Measuring up to the older siblings, we want and need to be telling the story on our own terms, not overindulging in one particular ingredient at the expense of others. Influence can enhance a work through fertilisation or poison by contagion, but ignoring this enriching legacy of our forebears would be short-sighted. In self-interest, from sheer narrative curiosity, we should not allow it to fade away from memory. When making pictorial choices, lessons in manipulating the viewers’ imagination can be fruitfully quarried from this mine to lead us forward.

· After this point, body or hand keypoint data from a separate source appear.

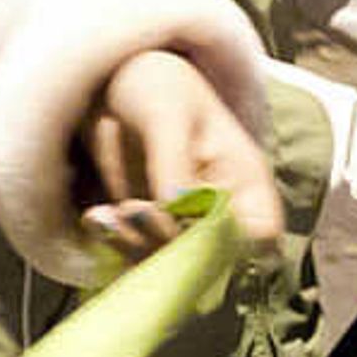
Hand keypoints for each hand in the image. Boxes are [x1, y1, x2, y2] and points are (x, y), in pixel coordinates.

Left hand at [79, 47, 285, 261]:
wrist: (109, 86)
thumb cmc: (154, 85)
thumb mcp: (167, 110)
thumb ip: (173, 161)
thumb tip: (175, 212)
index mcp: (246, 184)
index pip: (260, 240)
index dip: (231, 249)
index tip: (184, 228)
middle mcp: (220, 215)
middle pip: (213, 267)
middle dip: (168, 251)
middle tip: (132, 210)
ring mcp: (182, 229)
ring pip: (170, 271)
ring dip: (133, 249)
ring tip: (107, 214)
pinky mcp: (144, 236)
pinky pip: (133, 262)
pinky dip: (111, 247)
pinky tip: (96, 216)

In some ‘platonic space’, great works of art from all ages exist, simultaneously echoing and borrowing from each other. In Greek, icon means likeness or image. In the Christian Orthodox Church tradition, the icon mediates in a spiritual heaven-earth connection between the depicted holy figure, the iconographer-painter, and the viewer. Creating an icon involves fasting, focused contemplation and prayer. Creating film images may involve excessive catering, a rush to meet schedules and lots of distractions. Still, in The Acts of the Apostles, the name of the town Iconium appears. The City of Images, quite a place for pictorialists, or should it be pictorians or pictographers? St Luke, the proto-cinematographer, icon-maker evahngelist (patron saint of painters as well as physicians) would be filmmakers’ President there.